A música “Tanto mar”, de Chico Buarque, de 1978, fala a respeito desse momento de virada em Portugal. Era um recado velado, de alegria e esperança, vindo de um Brasil geograficamente distante, vivendo sob outro ferrenho jugo militar. A letra dizia:

(...) “Sei que há léguas a nos separar (...)

(...) “Manda novamente algum cheirinho de alecrim”(...)

Chico escreveu uma primeira versão, em 1975, que foi vetada pela censura da ditadura brasileira.

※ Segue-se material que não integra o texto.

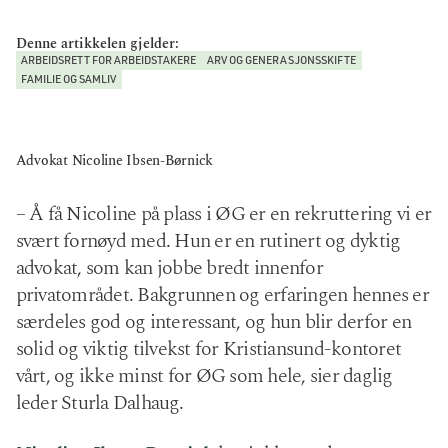
Denne artikkelen gjelder:
ARBEIDSRETT FOR ARBEIDSTAKERE
ARV OG GENERASJONSSKIFTE
FAMILIE OG SAMLIV
Advokat Nicoline Ibsen-Børnick
– Å få Nicoline på plass i ØG er en rekruttering vi er
svært fornøyd med. Hun er en rutinert og dyktig
advokat, som kan jobbe bredt innenfor
privatområdet. Bakgrunnen og erfaringen hennes er
særdeles god og interessant, og hun blir derfor en
solid og viktig tilvekst for Kristiansund-kontoret
vårt, og ikke minst for ØG som hele, sier daglig
leder Sturla Dalhaug.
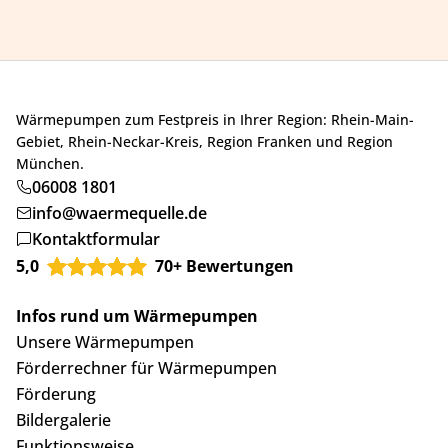
Wärmepumpen zum Festpreis in Ihrer Region: Rhein-Main-
Gebiet, Rhein-Neckar-Kreis, Region Franken und Region
München.
06008 1801
info@waermequelle.de
Kontaktformular
5,0
70+ Bewertungen
Infos rund um Wärmepumpen
Unsere Wärmepumpen
Förderrechner für Wärmepumpen
Förderung
Bildergalerie
Funktionsweise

Ela começava com:

“Sei que estás em festa, pá

Fico contente

E enquanto estou ausente

Guarda um cravo para mim” (...)

As duas versões podem ser consultadas no site de Chico Buarque.

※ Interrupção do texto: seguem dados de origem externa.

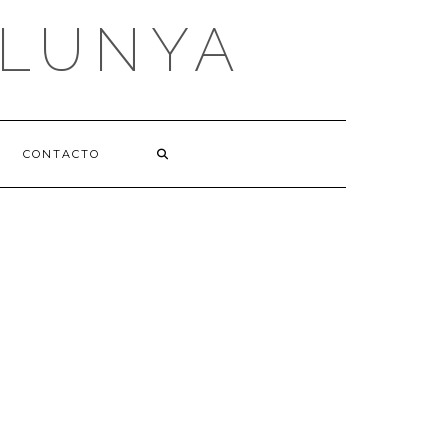
ALUNYA
CONTACTO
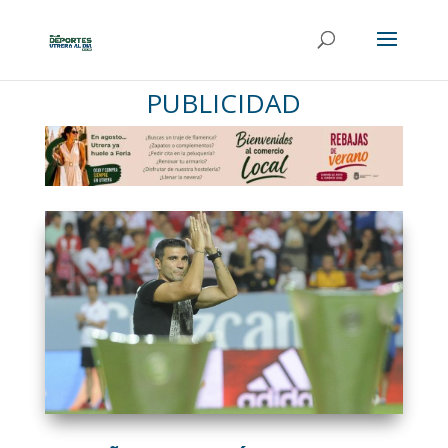
PUBLICIDAD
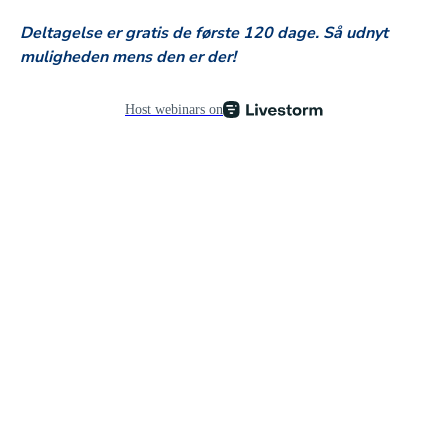
Deltagelse er gratis de første 120 dage. Så udnyt
muligheden mens den er der!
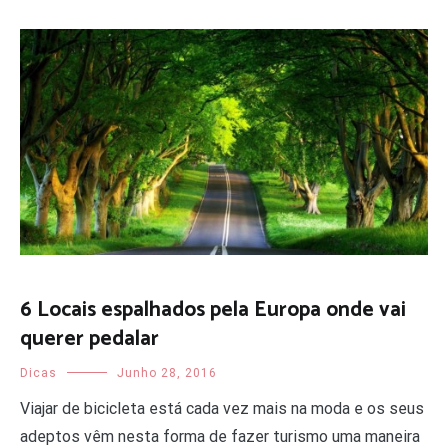
6 Locais espalhados pela Europa onde vai
querer pedalar
Dicas
Junho 28, 2016
Viajar de bicicleta está cada vez mais na moda e os seus
adeptos vêm nesta forma de fazer turismo uma maneira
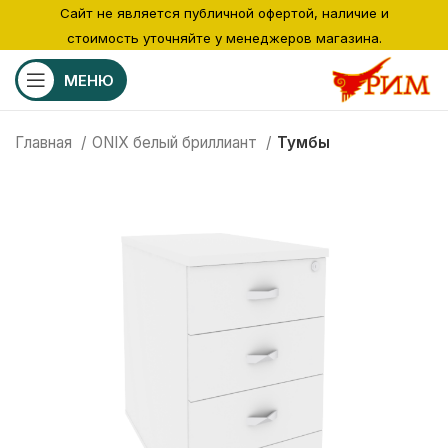
Сайт не является публичной офертой, наличие и
стоимость уточняйте у менеджеров магазина.
МЕНЮ
Главная
ONIX белый бриллиант
Тумбы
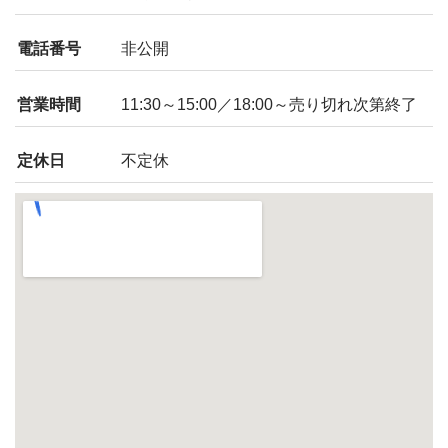
電話番号
非公開
営業時間
11:30～15:00／18:00～売り切れ次第終了
定休日
不定休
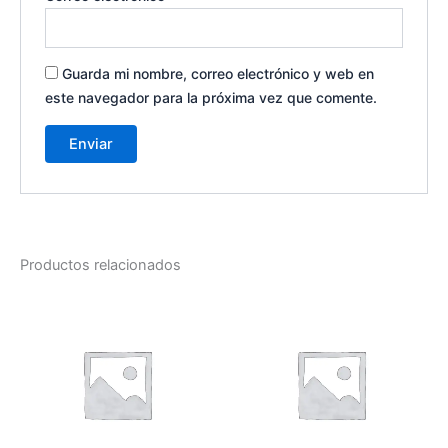
Guarda mi nombre, correo electrónico y web en
este navegador para la próxima vez que comente.
Productos relacionados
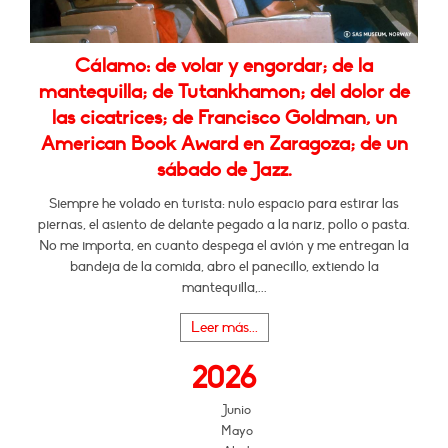
Cálamo: de volar y engordar; de la
mantequilla; de Tutankhamon; del dolor de
las cicatrices; de Francisco Goldman, un
American Book Award en Zaragoza; de un
sábado de Jazz.
Siempre he volado en turista: nulo espacio para estirar las
piernas, el asiento de delante pegado a la nariz, pollo o pasta.
No me importa, en cuanto despega el avión y me entregan la
bandeja de la comida, abro el panecillo, extiendo la
mantequilla,...
Leer más...
2026
Junio
Mayo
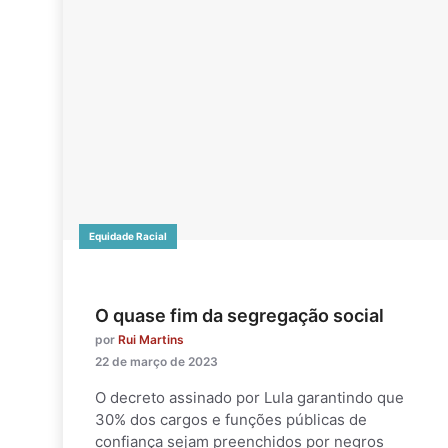
Equidade Racial
O quase fim da segregação social
por
Rui Martins
22 de março de 2023
O decreto assinado por Lula garantindo que
30% dos cargos e funções públicas de
confiança sejam preenchidos por negros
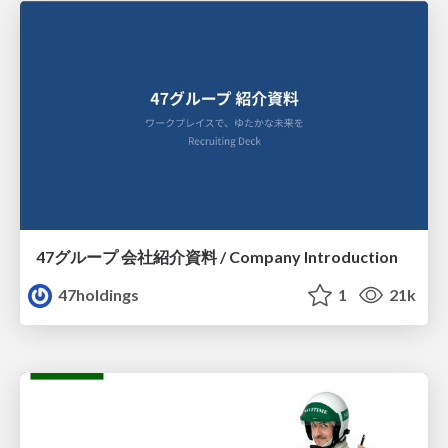
47グループ 会社紹介資料 / Company Introduction
47holdings
1
21k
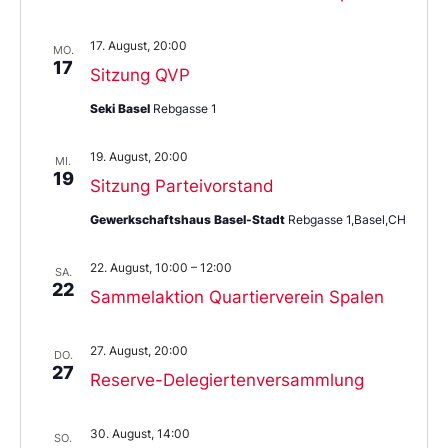
17. August, 20:00
MO.
17
Sitzung QVP
Seki Basel
Rebgasse 1
19. August, 20:00
MI.
19
Sitzung Parteivorstand
Gewerkschaftshaus Basel-Stadt
Rebgasse 1,Basel,CH
22. August, 10:00
–
12:00
SA.
22
Sammelaktion Quartierverein Spalen
27. August, 20:00
DO.
27
Reserve-Delegiertenversammlung
30. August, 14:00
SO.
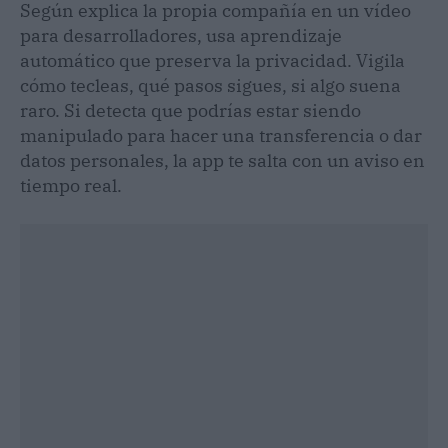
Según explica la propia compañía en un vídeo
para desarrolladores, usa aprendizaje
automático que preserva la privacidad. Vigila
cómo tecleas, qué pasos sigues, si algo suena
raro. Si detecta que podrías estar siendo
manipulado para hacer una transferencia o dar
datos personales, la app te salta con un aviso en
tiempo real.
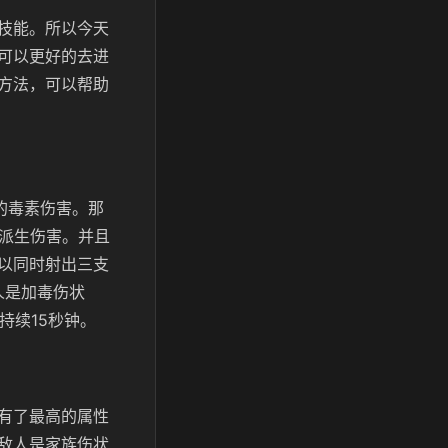
技能。所以今天
可以更好的去进
方法，可以帮助
的毒素伤害。那
的派生伤害。并且
以同时射出三支
人是加毒伤状
持续15秒钟。
有了最高的属性
敌人是家族伤状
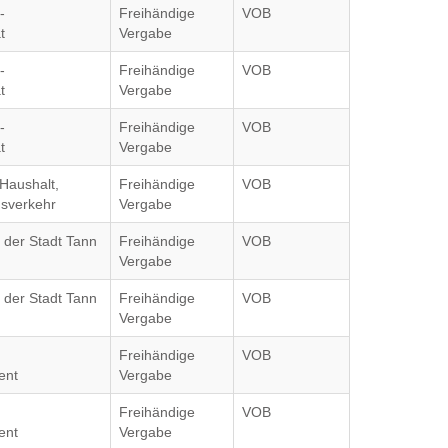
-
Freihändige
VOB
t
Vergabe
-
Freihändige
VOB
t
Vergabe
-
Freihändige
VOB
t
Vergabe
Haushalt,
Freihändige
VOB
gsverkehr
Vergabe
 der Stadt Tann
Freihändige
VOB
Vergabe
 der Stadt Tann
Freihändige
VOB
Vergabe
Freihändige
VOB
ent
Vergabe
Freihändige
VOB
ent
Vergabe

Tantos mares depois, os portugueses relembram a Revolução dos Cravos.

Contexto

A ditadura em Portugal começou com um golpe militar em 28 de maio de 1926 e Óscar Carmona foi nomeado presidente por decreto. Durante seu governo foi elaborada a Constituição de 1933, instituindo no país um novo regime autoritário, o Estado Novo. O presidente António Salazar entrou para a história como símbolo desse período sinistro, governando o país com mão de ferro por 36 anos.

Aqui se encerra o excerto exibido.